In the business class cabin, a fairly large and responsive touchscreen makes for easy navigation, although it does mean having to lean forward to control. For those wanting to lie back, there is also the slightly-harder-to-use remote control in the arm rest.
Cathay Dragon also features its own magazine, Silkroad, which has a similar design and editorial treatment to Cathay Pacific’s Discovery but focusses more on Cathay Dragon’s distinct regional route network.
Being a shorter regional flight, there weren’t many extras on offer, such as amenity kits, but the toilets were well stocked with supplies should a passenger need anything. The hand towels, welcome drinks, large noise-cancelling headphones and newspapers on offer were all welcome additions. The pillows were huge, comfortable and the offering of blankets through the flight were also well received for those acclimatising from the tropical heat of Bali.
Cathay Dragon and Cathay Pacific are virtually indistinguishable now, which is both a blessing and a curse. There is little reason to complain, as the service level is exceptional, and no different to what we have come to expect from Cathay Pacific. The food is very tasty and filling, although presentation could be better, and free-flowing drinks means that all passengers were comfortable throughout the 4 hour flight.

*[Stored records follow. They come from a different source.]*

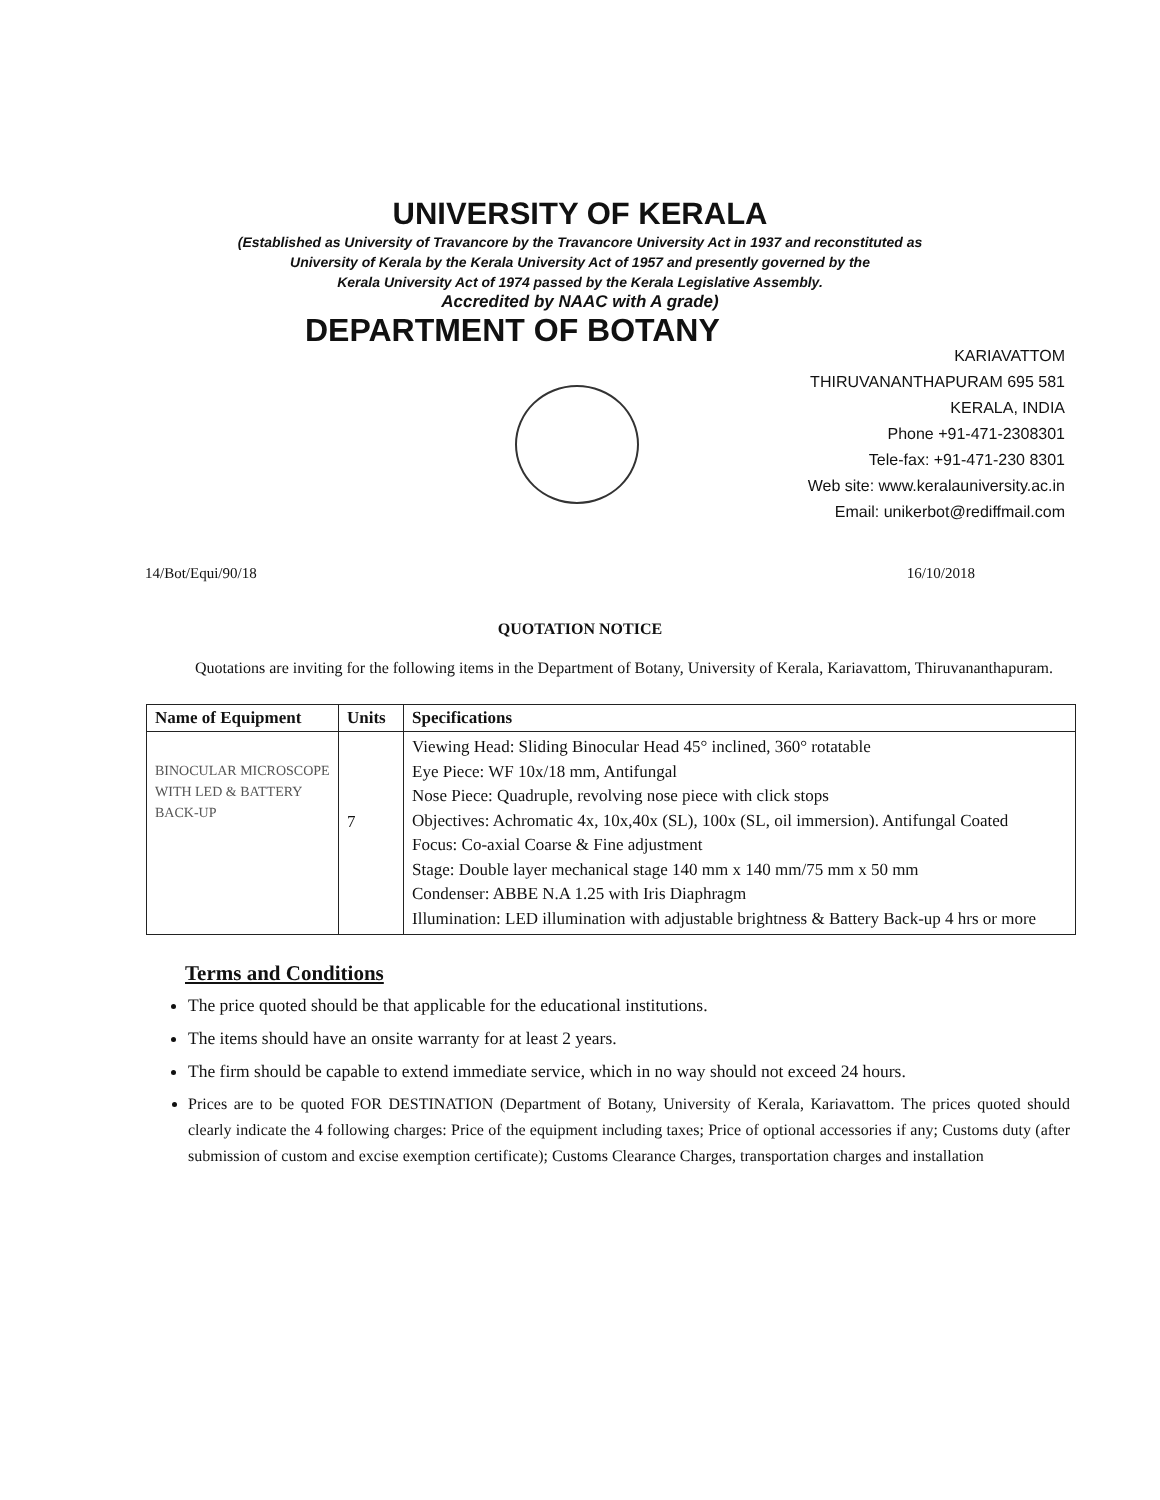UNIVERSITY OF KERALA
(Established as University of Travancore by the Travancore University Act in 1937 and reconstituted as
University of Kerala by the Kerala University Act of 1957 and presently governed by the
Kerala University Act of 1974 passed by the Kerala Legislative Assembly.
Accredited by NAAC with A grade)
DEPARTMENT OF BOTANY
KARIAVATTOM
THIRUVANANTHAPURAM 695 581
KERALA, INDIA
Phone +91-471-2308301
Tele-fax: +91-471-230 8301
Web site: www.keralauniversity.ac.in
Email: unikerbot@rediffmail.com
14/Bot/Equi/90/18 16/10/2018
QUOTATION NOTICE
Quotations are inviting for the following items in the Department of Botany, University of Kerala, Kariavattom, Thiruvananthapuram.
| Name of Equipment | Units | Specifications |
| --- | --- | --- |
| BINOCULAR MICROSCOPE WITH LED & BATTERY BACK-UP | 7 | Viewing Head: Sliding Binocular Head 45° inclined, 360° rotatable Eye Piece: WF 10x/18 mm, Antifungal Nose Piece: Quadruple, revolving nose piece with click stops Objectives: Achromatic 4x, 10x,40x (SL), 100x (SL, oil immersion). Antifungal Coated Focus: Co-axial Coarse & Fine adjustment Stage: Double layer mechanical stage 140 mm x 140 mm/75 mm x 50 mm Condenser: ABBE N.A 1.25 with Iris Diaphragm Illumination: LED illumination with adjustable brightness & Battery Back-up 4 hrs or more |
Terms and Conditions
The price quoted should be that applicable for the educational institutions.
The items should have an onsite warranty for at least 2 years.
The firm should be capable to extend immediate service, which in no way should not exceed 24 hours.
Prices are to be quoted FOR DESTINATION (Department of Botany, University of Kerala, Kariavattom. The prices quoted should clearly indicate the 4 following charges: Price of the equipment including taxes; Price of optional accessories if any; Customs duty (after submission of custom and excise exemption certificate); Customs Clearance Charges, transportation charges and installation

But apart from a uniform and a few other small elements, it would have been nice to see other service touches to act as differentiation between the two carriers. We know that slippers and a tea service are offered on the intra-Chinese routes, but it would have been nice to see this too on the Bali flight. This is small detail however, on what was a faultless flight, and yet another example of why we enjoy flying with Cathay so much.